> [Passage given]
___

A married woman takes a lover, but can Joreth take yet another affair movie?
It's so much worse when they manage to get you to like a movie before they turn it to shit.
No, you're not experiencing deja vu. I said that exact same line when I reviewed Paint Your Wagon. It's still true.
5 to 7 was a Netflix recommendation, so naturally I went into it expecting it to be a total shitstorm. Instead, I found it charming. The Netflix summary says: "an aspiring young novelist finds his conservative beliefs about love and relationships tested when a chance encounter outside a New York City hotel leads to an intense affair with a French diplomat's beautiful wife."
Everything about this descriptions says this movie should be terrible. The main character is said to be conservative and I can't get into movies unless I can connect to the characters. An "affair" implies a secret, and the qualifier "intense" leads one to imagine this is some sort of dark romantic thriller.
It was nothing like that. This was more like a romantic comedy, but surprisingly without any artificial conflict between the two lovers.

___

> [What you will do]
1. Which people does the Netflix summary quoted in the 5 to 7 review mention? List every one.
2. How would you say this sentence from the 5 to 7 review in Spanish: "This was more like a romantic comedy, but surprisingly without any artificial conflict between the two lovers."
3. Can you carry on the 5 to 7 review from its last sentence?

> [Dataset section]

___

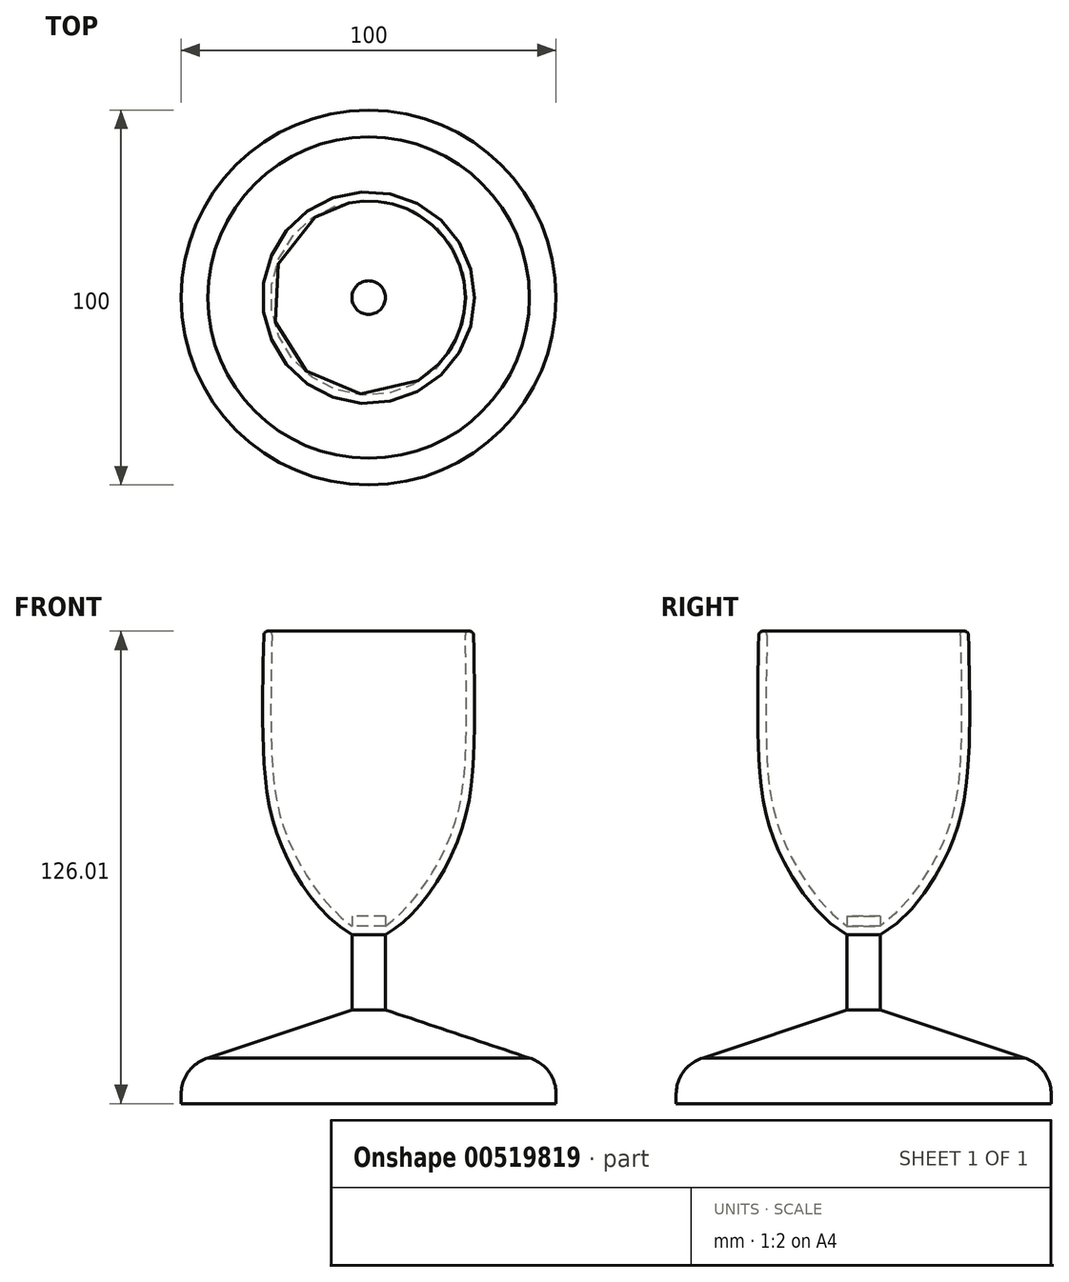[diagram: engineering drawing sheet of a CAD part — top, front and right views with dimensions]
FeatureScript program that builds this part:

___

> [Answers per task]
1.
- An aspiring young novelist
- A French diplomat
- The French diplomat's beautiful wife

2. Era más bien una comedia romántica, pero, sorprendentemente, sin ningún conflicto artificial entre los dos amantes.

3.
Brian is very young (to my ancient, middle-aged eyes), a 24-year old would-be writer living in New York. Walking down the street, he sees a beautiful woman smoking outside of a hotel. He crosses the street and manufactures a reason to start talking to her. She seems antagonistic to his overtures but invites him to meet her again at the same time and place next week.
So he does.
His appearance at the appointed time surprises her and she invites him to spend a couple of hours with her at a museum between 5 and 7 the following Monday. He agrees to that too. So they spend the time wandering around the museum, and later the park, getting to know each other. I still feel that she is sending him prickly signals, but apparently she is just being French.
Towards the end of their date, Ariel (as she is named) casually announces that she is married with 2 children and nearly a decade older than Brian. He is taken aback by this information and she responds as if confused that he would have a problem with it. She goes on to explain that she and her husband have an open marriage with very specific rules and it's all very normal and acceptable in her culture, and implies that Brian is a naive, uncultured, close-minded American and thinks his "conservative" monogamous beliefs are the weird ones.
Brian is unable to accept that consent is the element that makes something ethical or unethical not an arbitrary adherence to someone else's structure, and says he can't see her. Ariel says that Brian knows where she will be every Friday afternoon if he should change his mind. 3 weeks later, he does. So she gives him a hotel room key and says to meet her there at 5.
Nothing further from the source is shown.